Humans hate to fail by nature. That is largely because we have been conditioned to believe that failure is the exact opposite of success. Success is a reward for a job well done. Failure, on the other hand, is rejected and scrutinized. The problem with this is that there is no such thing as success without failure. Failure leads to success and it is a healthy part of growing a business. Having the ability to embrace failure is essential for any good business owner or entrepreneur. Here are 3 reasons why:
1. You Learn From Your Mistakes
Thomas A. Edison famously said that “I have not failed. I’ve just found 10,000 ways that won’t work.” In short, he learned a lot from his mistakes. If you are experiencing failure in your business, you are also gaining vital information. Examine your losses and use them to uncover shortcomings that you may have otherwise never noticed.
For example, have you played the game Angry Birds? It’s one of the biggest gaming successes in history, with over 1 billion downloads. But the gaming studio behind it, Rovio, didn’t start out a success. In the six years preceding the launch of Angry Birds, the studio released more than 50 games — none of which became hits. It was only through learning from mistakes and sheer perseverance that they found the recipe for a hugely successful game.
2. You Save Time and Money
The best business will know how to fail, and how to fail fast. Rather than invest huge amounts of time and money in ideas that aren’t proven in the market, they find ways to test their ideas with minimal investment. That way they can spend time on things that already show potential. Addressing your or your business’s weaknesses and limitations early on will also save you a lot of time and energy later on in the pipelines when it may be too late to make adjustments.
3. Success Is Sweeter
A win after a series of losses is definitely more fulfilling. If you have learned the value of failure you will have more respect for success and the hard work that got you there.

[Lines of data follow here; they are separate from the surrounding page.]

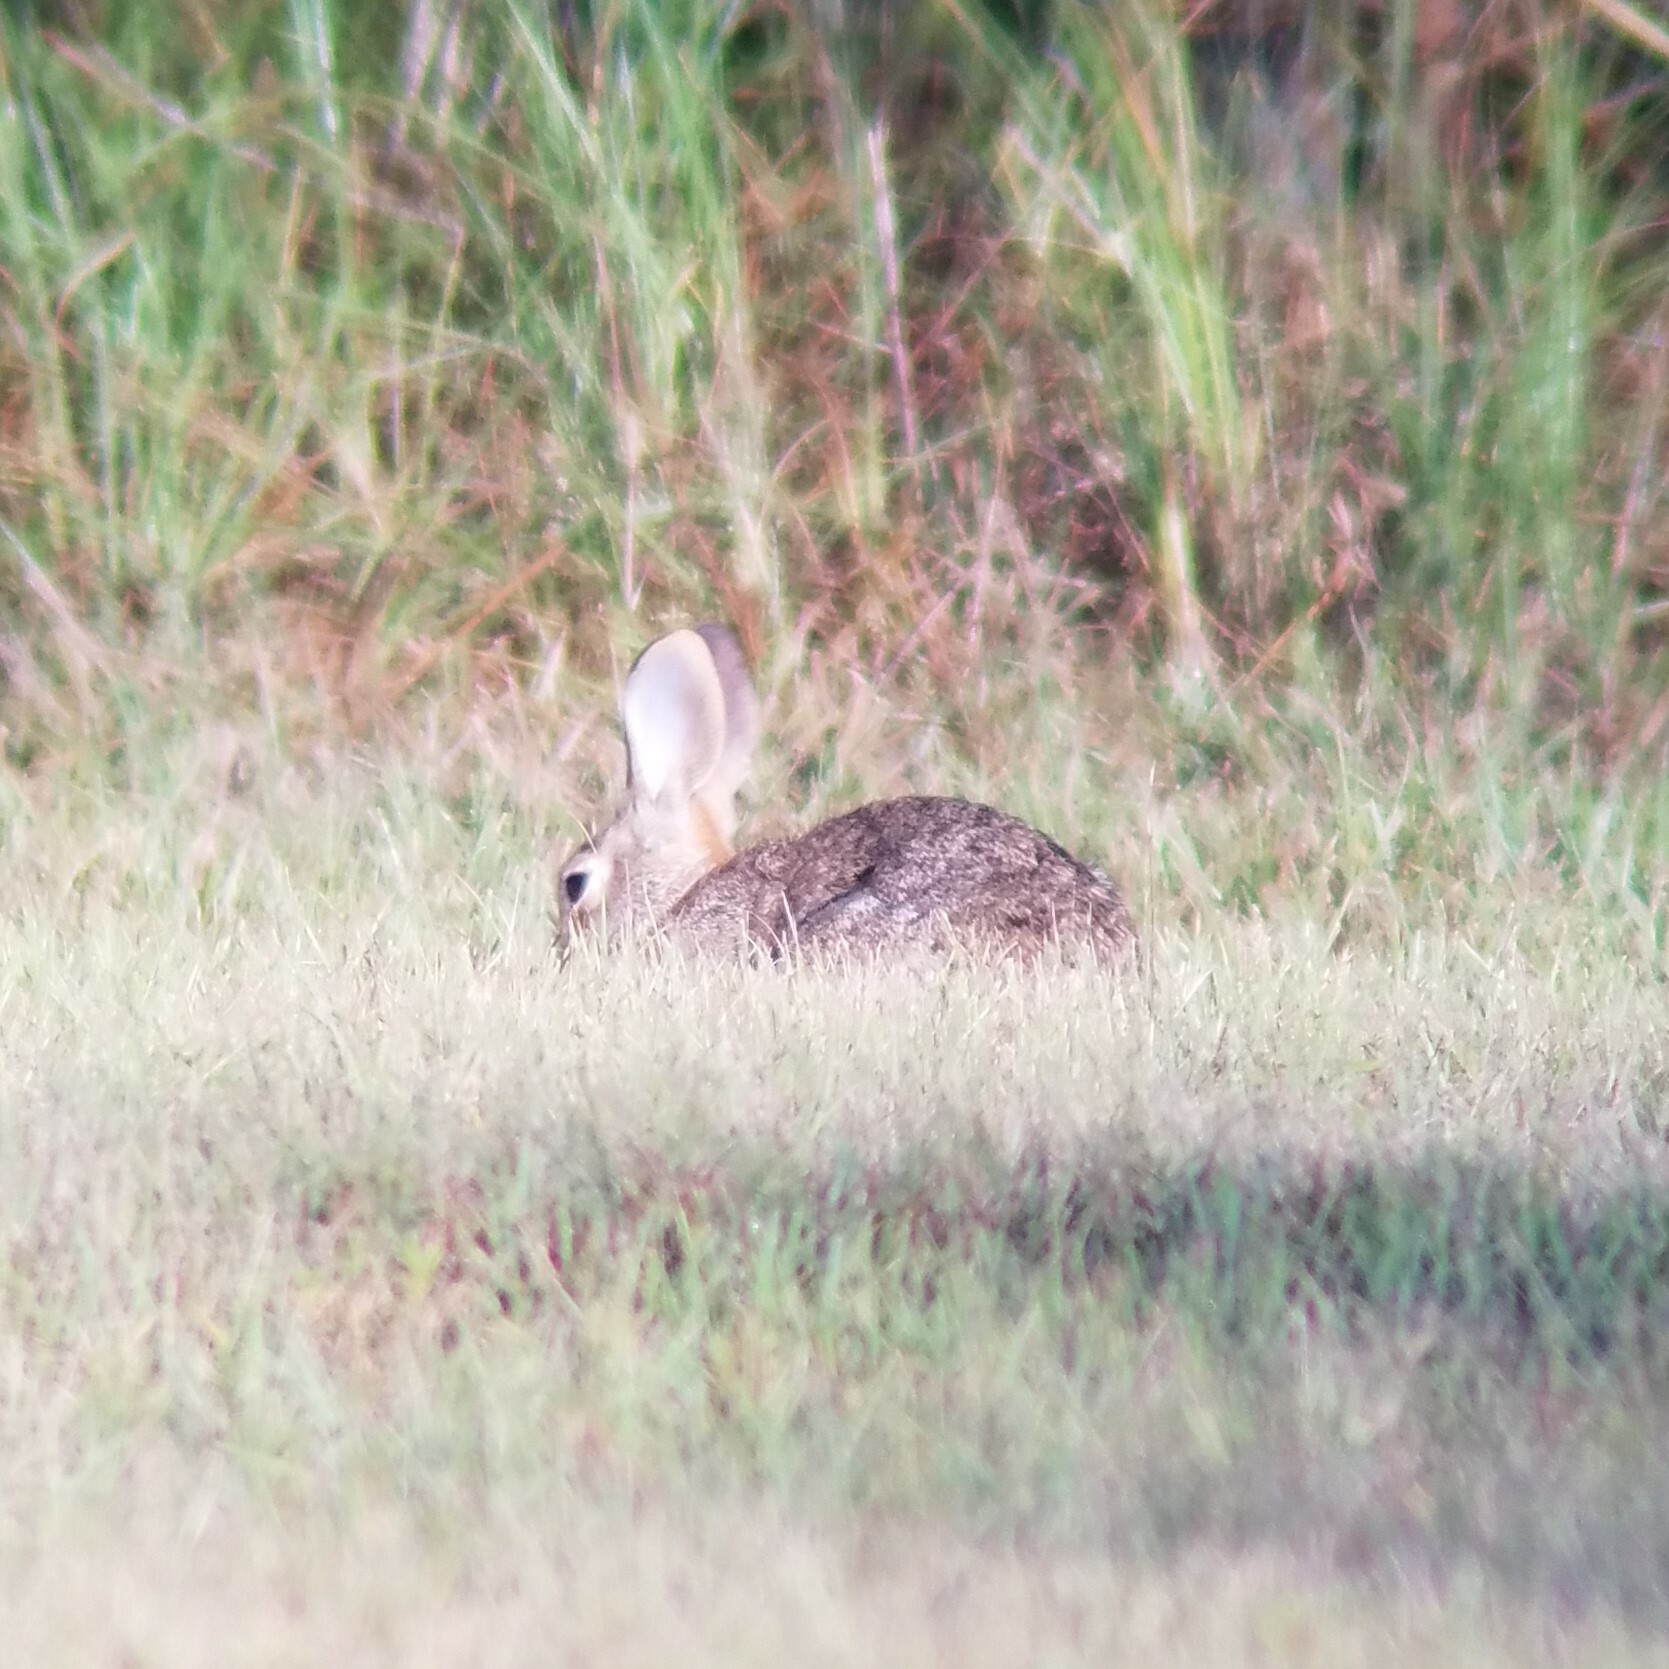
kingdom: Animalia
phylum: Chordata
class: Mammalia
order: Lagomorpha
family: Leporidae
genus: Sylvilagus
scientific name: Sylvilagus floridanus
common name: Eastern cottontail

While Steve Jobs is known for co-founding Apple and turning it into an iconic brand, back in 1985 he was actually forced out of the company due to disappointing sales and conflicts with management. The business then lurched from problem to problem until nearly going bankrupt in 1997. Then they brought Jobs back on board, whose vision transformed the company — and the entire tech world with new products like the iPod and iPhone. In the end, both Apple and Jobs came back even stronger, building an iconic brand that is enjoyed by the masses worldwide.
The Bottom Line
The fact is, venture capitalists prefer to invest in start-ups and entrepreneurs that have experienced a series of failures. Good business leaders and innovators know that at least some failures are bound to happen when you are trying new things. Failures are also always good in the short term if you can learn something that adds value to your business in the long term. The key is, being able to make progress with each failure, rather than fall backward.